* _Page-level text extractions_
# # # #

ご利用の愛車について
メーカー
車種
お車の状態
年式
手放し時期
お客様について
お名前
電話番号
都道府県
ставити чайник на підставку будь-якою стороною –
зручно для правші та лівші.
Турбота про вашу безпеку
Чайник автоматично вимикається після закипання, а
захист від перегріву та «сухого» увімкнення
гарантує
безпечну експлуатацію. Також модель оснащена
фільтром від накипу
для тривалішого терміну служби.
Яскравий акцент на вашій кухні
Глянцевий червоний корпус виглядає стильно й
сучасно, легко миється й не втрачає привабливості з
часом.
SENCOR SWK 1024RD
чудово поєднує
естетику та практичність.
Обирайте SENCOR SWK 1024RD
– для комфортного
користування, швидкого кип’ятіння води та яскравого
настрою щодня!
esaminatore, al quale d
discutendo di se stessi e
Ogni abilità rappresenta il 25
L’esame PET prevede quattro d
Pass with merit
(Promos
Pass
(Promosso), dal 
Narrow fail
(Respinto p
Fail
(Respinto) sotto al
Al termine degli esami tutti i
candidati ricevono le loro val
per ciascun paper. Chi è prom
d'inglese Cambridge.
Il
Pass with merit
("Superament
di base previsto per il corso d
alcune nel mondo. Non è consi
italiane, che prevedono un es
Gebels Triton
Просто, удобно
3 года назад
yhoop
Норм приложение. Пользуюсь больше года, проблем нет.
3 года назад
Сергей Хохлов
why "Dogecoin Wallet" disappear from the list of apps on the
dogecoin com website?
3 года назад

# # # #

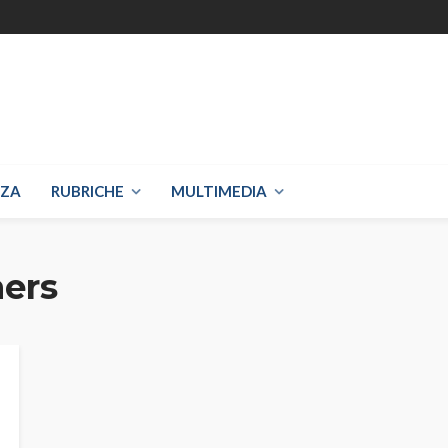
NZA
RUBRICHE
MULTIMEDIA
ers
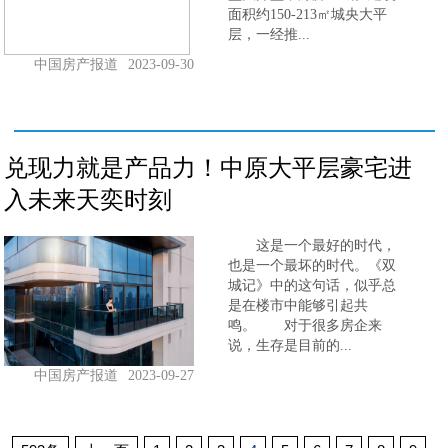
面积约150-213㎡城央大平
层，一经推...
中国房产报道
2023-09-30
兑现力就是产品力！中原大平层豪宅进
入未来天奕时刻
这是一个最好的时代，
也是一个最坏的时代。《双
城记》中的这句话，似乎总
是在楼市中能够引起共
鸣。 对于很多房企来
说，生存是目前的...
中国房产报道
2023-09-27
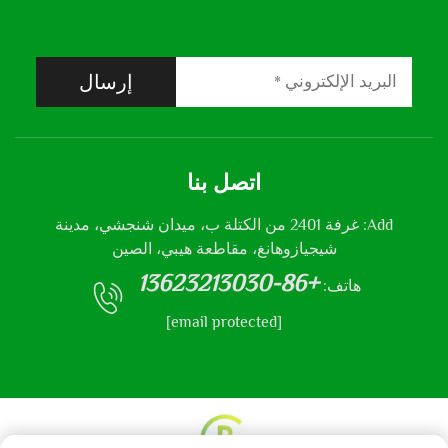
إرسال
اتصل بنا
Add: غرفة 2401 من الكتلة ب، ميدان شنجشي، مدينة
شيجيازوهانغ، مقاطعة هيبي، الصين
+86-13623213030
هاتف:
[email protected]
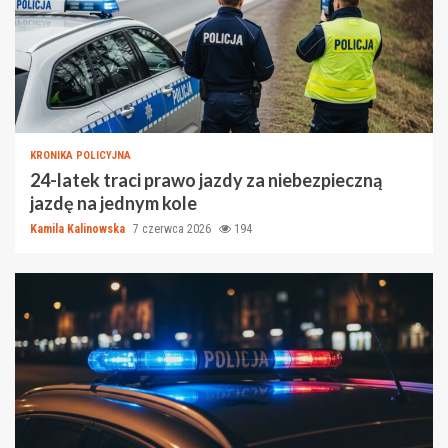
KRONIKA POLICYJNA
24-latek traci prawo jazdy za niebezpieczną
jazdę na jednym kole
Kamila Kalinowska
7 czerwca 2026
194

# # # #

* _Exercise instructions_
For every line of the entries above that holds "SENCOR", add one to a tally, and report only the final count.

* _Solution to this task_
2